Return the records exactly as they appear below, omitting the pictures.
[[ Supplied data, beginning ]]
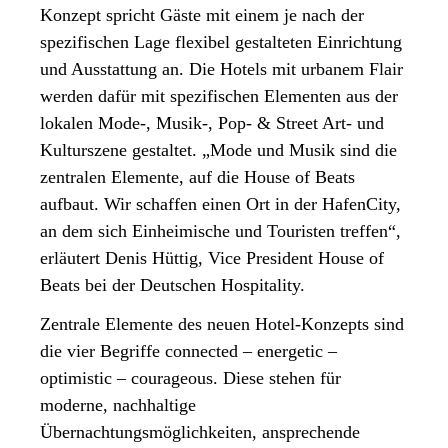
Konzept spricht Gäste mit einem je nach der
spezifischen Lage flexibel gestalteten Einrichtung
und Ausstattung an. Die Hotels mit urbanem Flair
werden dafür mit spezifischen Elementen aus der
lokalen Mode-, Musik-, Pop- & Street Art- und
Kulturszene gestaltet. „Mode und Musik sind die
zentralen Elemente, auf die House of Beats
aufbaut. Wir schaffen einen Ort in der HafenCity,
an dem sich Einheimische und Touristen treffen“,
erläutert Denis Hüttig, Vice President House of
Beats bei der Deutschen Hospitality.
Zentrale Elemente des neuen Hotel-Konzepts sind
die vier Begriffe connected – energetic –
optimistic – courageous. Diese stehen für
moderne, nachhaltige
Übernachtungsmöglichkeiten, ansprechende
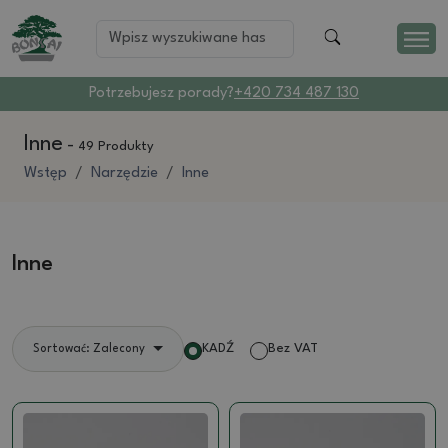
Potrzebujesz porady?
+420 734 487 130
Inne
-
49 Produkty
Wstęp
Narzędzie
Inne
Inne
KADŹ
Bez VAT
Sortować: Zalecony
[[ Supplied data, end ]]
**Answer box**
Konzept spricht Gäste mit einem je nach der
spezifischen Lage flexibel gestalteten Einrichtung
und Ausstattung an. Die Hotels mit urbanem Flair
werden dafür mit spezifischen Elementen aus der
lokalen Mode-, Musik-, Pop- & Street Art- und
Kulturszene gestaltet. „Mode und Musik sind die
zentralen Elemente, auf die House of Beats
aufbaut. Wir schaffen einen Ort in der HafenCity,
an dem sich Einheimische und Touristen treffen“,
erläutert Denis Hüttig, Vice President House of
Beats bei der Deutschen Hospitality.
Zentrale Elemente des neuen Hotel-Konzepts sind
die vier Begriffe connected – energetic –
optimistic – courageous. Diese stehen für
moderne, nachhaltige
Übernachtungsmöglichkeiten, ansprechende
Potrzebujesz porady?
+420 734 487 130
Inne
-
49 Produkty
Wstęp
Narzędzie
Inne
Inne
KADŹ
Bez VAT
Sortować: Zalecony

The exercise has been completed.